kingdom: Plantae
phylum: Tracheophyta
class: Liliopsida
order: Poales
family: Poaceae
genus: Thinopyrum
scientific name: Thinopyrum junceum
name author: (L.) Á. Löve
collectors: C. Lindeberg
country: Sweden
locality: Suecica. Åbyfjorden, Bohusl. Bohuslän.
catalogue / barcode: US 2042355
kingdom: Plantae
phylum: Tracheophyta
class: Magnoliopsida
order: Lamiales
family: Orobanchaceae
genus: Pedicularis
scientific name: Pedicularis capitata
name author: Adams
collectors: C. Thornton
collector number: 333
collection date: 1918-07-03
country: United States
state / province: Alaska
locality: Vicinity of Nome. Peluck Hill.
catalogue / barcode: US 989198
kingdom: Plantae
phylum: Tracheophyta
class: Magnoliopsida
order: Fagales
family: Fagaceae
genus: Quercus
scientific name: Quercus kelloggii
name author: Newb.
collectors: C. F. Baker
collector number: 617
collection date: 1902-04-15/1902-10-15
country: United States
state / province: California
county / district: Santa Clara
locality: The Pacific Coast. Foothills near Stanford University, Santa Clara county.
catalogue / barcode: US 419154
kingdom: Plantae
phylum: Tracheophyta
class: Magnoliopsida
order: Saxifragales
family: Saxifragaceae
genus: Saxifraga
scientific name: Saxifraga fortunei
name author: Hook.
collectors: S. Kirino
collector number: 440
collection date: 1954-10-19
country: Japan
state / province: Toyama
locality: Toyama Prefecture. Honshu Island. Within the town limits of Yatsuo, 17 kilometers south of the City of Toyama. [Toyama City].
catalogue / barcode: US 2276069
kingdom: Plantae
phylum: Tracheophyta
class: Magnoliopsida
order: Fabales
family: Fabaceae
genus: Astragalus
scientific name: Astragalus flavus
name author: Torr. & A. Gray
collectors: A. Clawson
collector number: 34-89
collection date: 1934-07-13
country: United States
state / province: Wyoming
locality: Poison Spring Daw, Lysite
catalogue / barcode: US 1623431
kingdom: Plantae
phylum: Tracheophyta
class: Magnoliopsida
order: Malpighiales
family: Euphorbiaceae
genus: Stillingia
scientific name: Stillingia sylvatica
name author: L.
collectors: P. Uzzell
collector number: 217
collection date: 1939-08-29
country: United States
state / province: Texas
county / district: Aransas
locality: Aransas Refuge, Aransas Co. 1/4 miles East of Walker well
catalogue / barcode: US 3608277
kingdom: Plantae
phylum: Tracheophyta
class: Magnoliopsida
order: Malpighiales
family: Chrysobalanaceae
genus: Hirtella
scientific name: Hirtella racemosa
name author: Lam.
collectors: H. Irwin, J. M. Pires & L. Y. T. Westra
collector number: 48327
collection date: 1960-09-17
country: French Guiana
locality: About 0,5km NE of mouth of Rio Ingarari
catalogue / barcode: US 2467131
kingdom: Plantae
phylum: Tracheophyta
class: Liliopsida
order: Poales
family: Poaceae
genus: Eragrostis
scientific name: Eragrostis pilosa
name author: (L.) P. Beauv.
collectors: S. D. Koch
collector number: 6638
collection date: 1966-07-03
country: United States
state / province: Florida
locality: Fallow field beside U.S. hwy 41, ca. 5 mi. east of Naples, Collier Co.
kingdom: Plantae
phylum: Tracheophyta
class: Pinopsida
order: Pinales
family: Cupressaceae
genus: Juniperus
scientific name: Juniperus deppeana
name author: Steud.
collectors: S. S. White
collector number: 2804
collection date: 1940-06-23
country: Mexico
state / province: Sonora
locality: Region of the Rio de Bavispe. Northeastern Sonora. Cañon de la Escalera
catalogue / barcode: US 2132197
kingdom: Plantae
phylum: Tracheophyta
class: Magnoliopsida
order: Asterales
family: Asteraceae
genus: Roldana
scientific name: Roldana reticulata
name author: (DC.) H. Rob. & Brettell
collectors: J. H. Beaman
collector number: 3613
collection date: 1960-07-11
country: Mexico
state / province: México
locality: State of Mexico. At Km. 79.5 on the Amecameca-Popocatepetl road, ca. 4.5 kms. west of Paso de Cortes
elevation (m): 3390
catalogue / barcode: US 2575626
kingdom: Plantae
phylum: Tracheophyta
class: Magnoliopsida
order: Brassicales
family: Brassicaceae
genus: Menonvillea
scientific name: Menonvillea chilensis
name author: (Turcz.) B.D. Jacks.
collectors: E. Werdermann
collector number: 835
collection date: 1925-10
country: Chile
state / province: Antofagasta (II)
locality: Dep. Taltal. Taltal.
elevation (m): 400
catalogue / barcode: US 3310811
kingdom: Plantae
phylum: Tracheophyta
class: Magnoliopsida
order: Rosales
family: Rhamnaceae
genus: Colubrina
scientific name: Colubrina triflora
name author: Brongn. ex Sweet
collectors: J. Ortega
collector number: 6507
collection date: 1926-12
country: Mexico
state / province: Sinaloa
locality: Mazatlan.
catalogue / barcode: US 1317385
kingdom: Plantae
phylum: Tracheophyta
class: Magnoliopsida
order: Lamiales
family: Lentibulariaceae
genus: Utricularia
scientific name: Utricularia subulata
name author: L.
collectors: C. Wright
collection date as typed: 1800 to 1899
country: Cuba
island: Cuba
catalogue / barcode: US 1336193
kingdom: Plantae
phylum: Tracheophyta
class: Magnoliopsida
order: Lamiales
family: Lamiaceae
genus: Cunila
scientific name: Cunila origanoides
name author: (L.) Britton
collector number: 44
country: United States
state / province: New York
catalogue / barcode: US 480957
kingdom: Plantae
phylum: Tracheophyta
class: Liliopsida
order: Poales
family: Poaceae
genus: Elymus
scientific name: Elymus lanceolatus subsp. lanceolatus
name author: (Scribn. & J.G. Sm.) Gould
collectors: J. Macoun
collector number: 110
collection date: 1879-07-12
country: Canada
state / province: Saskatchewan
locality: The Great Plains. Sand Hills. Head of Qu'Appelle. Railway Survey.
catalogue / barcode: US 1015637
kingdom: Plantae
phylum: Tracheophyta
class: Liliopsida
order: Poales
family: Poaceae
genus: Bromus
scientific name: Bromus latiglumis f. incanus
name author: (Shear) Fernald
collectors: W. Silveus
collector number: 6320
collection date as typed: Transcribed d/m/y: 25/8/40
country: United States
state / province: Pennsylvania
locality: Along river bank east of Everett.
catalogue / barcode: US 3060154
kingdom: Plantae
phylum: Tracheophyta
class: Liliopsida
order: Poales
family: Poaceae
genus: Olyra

........

:: WHAT THE TASK REQUIRES ::
Render everything in the records above from the line containing "collection date: 1925-10" down to the line containing "scientific name: Utricularia subulata" as a Markdown table. Use the columns Row and Line, number each line in order, and omit blank lines.

:: SOLUTION ::
| Row | Line |
|---|---|
| 1 | collection date: 1925-10 |
| 2 | country: Chile |
| 3 | state / province: Antofagasta (II) |
| 4 | locality: Dep. Taltal. Taltal. |
| 5 | elevation (m): 400 |
| 6 | catalogue / barcode: US 3310811 |
| 7 | kingdom: Plantae |
| 8 | phylum: Tracheophyta |
| 9 | class: Magnoliopsida |
| 10 | order: Rosales |
| 11 | family: Rhamnaceae |
| 12 | genus: Colubrina |
| 13 | scientific name: Colubrina triflora |
| 14 | name author: Brongn. ex Sweet |
| 15 | collectors: J. Ortega |
| 16 | collector number: 6507 |
| 17 | collection date: 1926-12 |
| 18 | country: Mexico |
| 19 | state / province: Sinaloa |
| 20 | locality: Mazatlan. |
| 21 | catalogue / barcode: US 1317385 |
| 22 | kingdom: Plantae |
| 23 | phylum: Tracheophyta |
| 24 | class: Magnoliopsida |
| 25 | order: Lamiales |
| 26 | family: Lentibulariaceae |
| 27 | genus: Utricularia |
| 28 | scientific name: Utricularia subulata |